● ACTIVITY: Exact reproduction of the data is required, with images excluded.

● GIVEN INFORMATION:
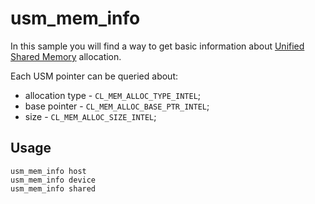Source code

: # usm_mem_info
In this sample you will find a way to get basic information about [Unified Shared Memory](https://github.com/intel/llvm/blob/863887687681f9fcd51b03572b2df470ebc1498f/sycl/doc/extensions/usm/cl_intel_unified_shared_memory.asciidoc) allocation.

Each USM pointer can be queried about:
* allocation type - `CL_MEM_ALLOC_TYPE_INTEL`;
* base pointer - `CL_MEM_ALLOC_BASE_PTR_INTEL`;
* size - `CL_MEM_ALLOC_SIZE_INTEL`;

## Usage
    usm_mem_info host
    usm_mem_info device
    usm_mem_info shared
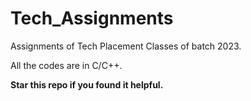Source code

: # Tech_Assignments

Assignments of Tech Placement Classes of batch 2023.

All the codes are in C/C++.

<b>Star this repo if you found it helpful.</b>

● TASK SOLUTION:
Source code

: # usm_mem_info
In this sample you will find a way to get basic information about [Unified Shared Memory](https://github.com/intel/llvm/blob/863887687681f9fcd51b03572b2df470ebc1498f/sycl/doc/extensions/usm/cl_intel_unified_shared_memory.asciidoc) allocation.

Each USM pointer can be queried about:
* allocation type - `CL_MEM_ALLOC_TYPE_INTEL`;
* base pointer - `CL_MEM_ALLOC_BASE_PTR_INTEL`;
* size - `CL_MEM_ALLOC_SIZE_INTEL`;

## Usage
    usm_mem_info host
    usm_mem_info device
    usm_mem_info shared
Source code

: # Tech_Assignments

Assignments of Tech Placement Classes of batch 2023.

All the codes are in C/C++.

<b>Star this repo if you found it helpful.</b>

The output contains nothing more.